**ABOUT THIS TASK:**
Reproduce the material word for word, starting with the line that contains "第十九条 承销团成员出现以下行为的，" and going on through the end of the material, and leave the pictures out of your answer.

**INPUT DATA:**
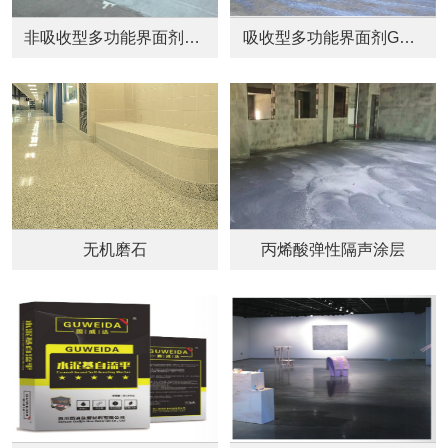
非吸收型多功能界面剂GWD-A320
吸收型多功能界面剂GWD-B200
无机磨石
丙烯酸弹性隔声涂层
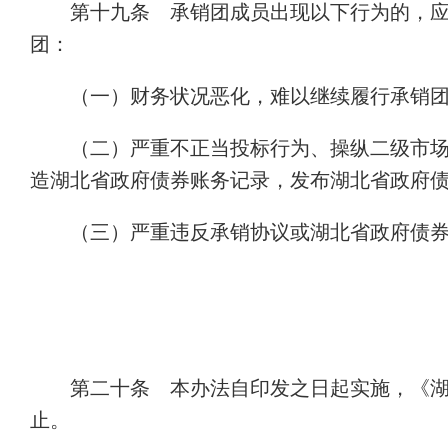
第十九条 承销团成员出现以下行为的，
团：
（一）财务状况恶化，难以继续履行承销
（二）严重不正当投标行为、操纵二级市
造湖北省政府债券账务记录，发布湖北省政府
（三）严重违反承销协议或湖北省政府债
第二十条 本办法自印发之日起实施，《湖
止。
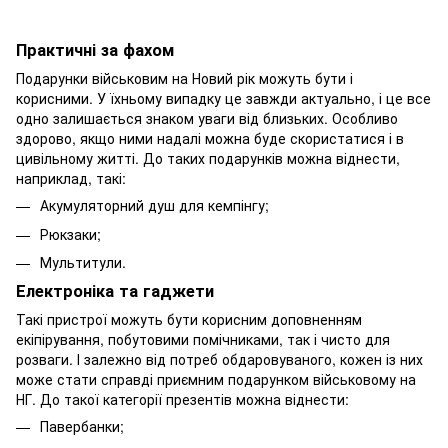
Практичні за фахом
Подарунки військовим на Новий рік можуть бути і
корисними. У їхньому випадку це завжди актуально, і це все
одно залишається знаком уваги від близьких. Особливо
здорово, якщо ними надалі можна буде скористатися і в
цивільному житті. До таких подарунків можна віднести,
наприклад, такі:
Акумуляторний душ для кемпінгу;
Рюкзаки;
Мультитули.
Електроніка та гаджети
Такі пристрої можуть бути корисним доповненням
екіпірування, побутовими помічниками, так і чисто для
розваги. І залежно від потреб обдаровуваного, кожен із них
може стати справді приємним подарунком військовому на
НГ. До такої категорії презентів можна віднести:
Павербанки;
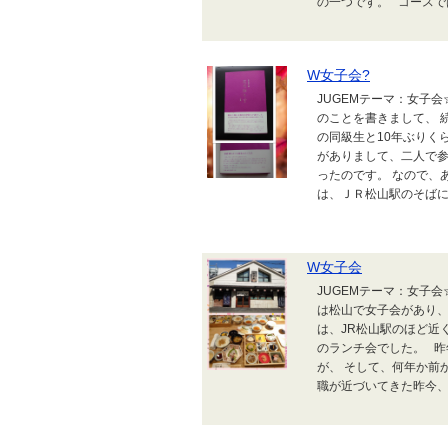
の一つです。 コースで
W女子会?
JUGEMテーマ：女子
のことを書きまして、 
の同級生と10年ぶりく
がありまして、二人で
ったのです。 なので、
は、ＪＲ松山駅のそばに
W女子会
JUGEMテーマ：女子
は松山で女子会があり
は、JR松山駅のほど近
のランチ会でした。 
が、 そして、何年か前
職が近づいてきた昨今、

**TASK SOLUTION:**
第十九条 承销团成员出现以下行为的，
团：
（一）财务状况恶化，难以继续履行承销
（二）严重不正当投标行为、操纵二级市
造湖北省政府债券账务记录，发布湖北省政府
（三）严重违反承销协议或湖北省政府债
第二十条 本办法自印发之日起实施，《湖
止。
Практичні за фахом
Подарунки військовим на Новий рік можуть бути і
корисними. У їхньому випадку це завжди актуально, і це все
одно залишається знаком уваги від близьких. Особливо
здорово, якщо ними надалі можна буде скористатися і в
цивільному житті. До таких подарунків можна віднести,
наприклад, такі:
Акумуляторний душ для кемпінгу;
Рюкзаки;
Мультитули.
Електроніка та гаджети
Такі пристрої можуть бути корисним доповненням
екіпірування, побутовими помічниками, так і чисто для
розваги. І залежно від потреб обдаровуваного, кожен із них
може стати справді приємним подарунком військовому на
НГ. До такої категорії презентів можна віднести:
Павербанки;
の一つです。 コースで
W女子会?
JUGEMテーマ：女子
のことを書きまして、 
の同級生と10年ぶりく
がありまして、二人で
ったのです。 なので、
は、ＪＲ松山駅のそばに
W女子会
JUGEMテーマ：女子
は松山で女子会があり
は、JR松山駅のほど近
のランチ会でした。 
が、 そして、何年か前
職が近づいてきた昨今、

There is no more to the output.